Sa situation n’a pourtant fait qu’empirer. Lorsque sa belle-famille est partie, Mahgul n’a plus eu aucun soutien alimentaire ou financier. Les violences de la part de son mari se sont aggravées.

Puis, au début de l’année, le mari de Mahgul est mort dans un accident de baignade.

Sa famille a tenté d’obtenir la garde de leurs six enfants. Mahgul s’est battue pour conserver leur garde. Elle a réussi, mais la situation a eu des conséquences pour elle, et sa santé s’est beaucoup détériorée.

Un membre de sa famille lui a finalement parlé du centre de protection familiale local.

Maghul cleans an office at her new job.
Mahgul peut désormais nourrir sa famille grâce à son revenu de femme de ménage. © UNFPA Afghanistan

Un avenir prometteur

En partenariat avec le ministère de la Santé publique et la Direction des questions de genre, l’UNFPA a aidé à ouvrir 27 centres de protection familiale dans 22 provinces du pays. Ces centres sont situés au sein d’hôpitaux et proposent divers services aux survivantes de violences basées sur le genre : soutien psychosocial, assistance juridique et orientation vers des services médicaux.

Bien que la pandémie de COVID-19 ait eu pour conséquence la fermeture généralisée de nombreux services, ces 27 centres de protection restent ouverts.

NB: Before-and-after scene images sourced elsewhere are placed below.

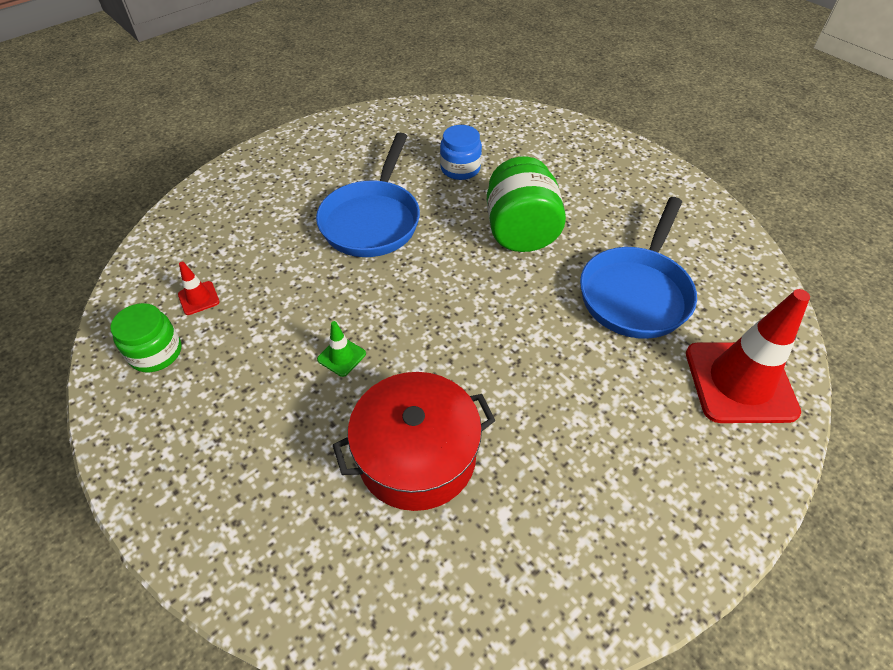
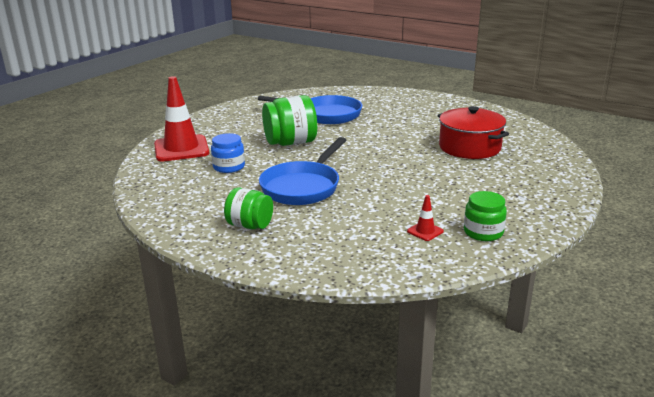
camera: 105 degrees left, 25 degrees down
blue pan [316,133,420,257] -> blue pan turned 120 degrees clockwise [259,137,346,205]
green traffic cone [317,321,366,377] -> none
red traffic cone [686,289,810,423] -> red traffic cone moved to [154,76,209,162]
none -> green jar [224,188,273,229]

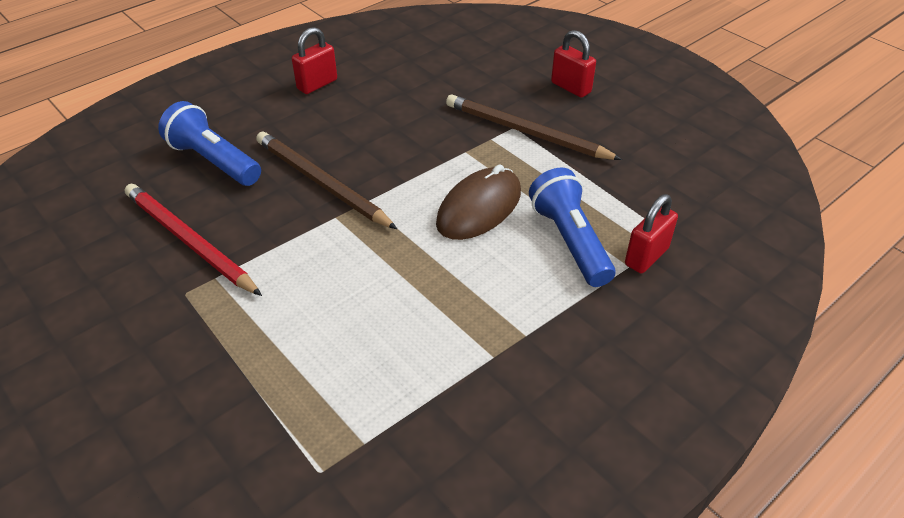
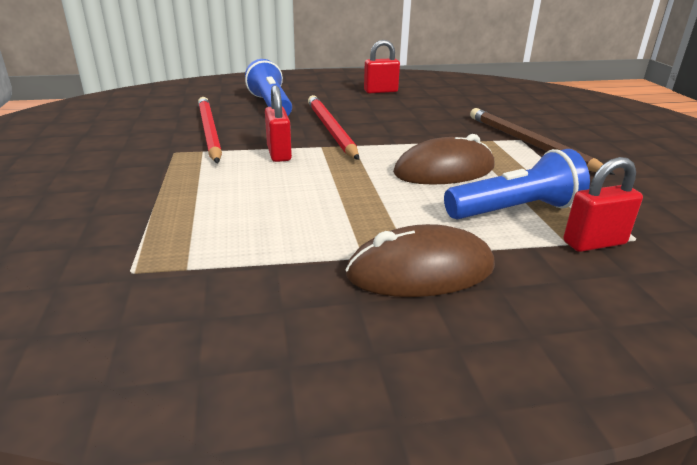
camera: 30 degrees right, 15 degrees down
brown pencil [256,132,397,229] -> red pencil [308,95,359,160]
blue flashlight [529,167,615,287] -> blue flashlight turned 60 degrees clockwise [444,149,590,219]
red padlock [551,30,596,98] -> red padlock moved to [265,85,292,162]
none -> brown mouse [345,224,495,297]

Le personnel a été formé à la prévention des risques de contamination et a reçu des réserves d’équipement de protection individuelle.

Dans l’ensemble, les centres de protection ont permis d’aider 90 000 survivantes de violence depuis leur ouverture en 2013.

En avril dernier, Mahgul a pu se rendre au centre de protection locale pour demander de l’aide.

Elle y a immédiatement été traitée pour dépression ainsi que pour d’autres maladies chroniques qu’elle présentait. Au centre, un conseiller a travaillé avec elle sur la gestion du stress, et elle a également pu être soutenue par téléphone, dans le cadre d’initiatives pour la promotion de services à distance visant à limiter la propagation de la COVID-19.

Un juriste a également aidé Mahgul à trouver un emploi de femme de ménage, ce qui lui permet d’avoir un peu de stabilité financière et de nourrir sa famille. Elle prévoit de rescolariser deux de ses enfants, qui avaient quitté l’école pour travailler et gagner un peu d’argent.

Aujourd’hui, elle a confiance en l’avenir, expliquent les conseillers du centre.

« Lorsque j’ai appelé Mahgul », explique l’un des conseillers à l’UNFPA, « elle semblait très heureuse et m’a dit “ma vie a changé. Pour la première fois de mon existence, je me sens heureuse et je profite de la vie” ».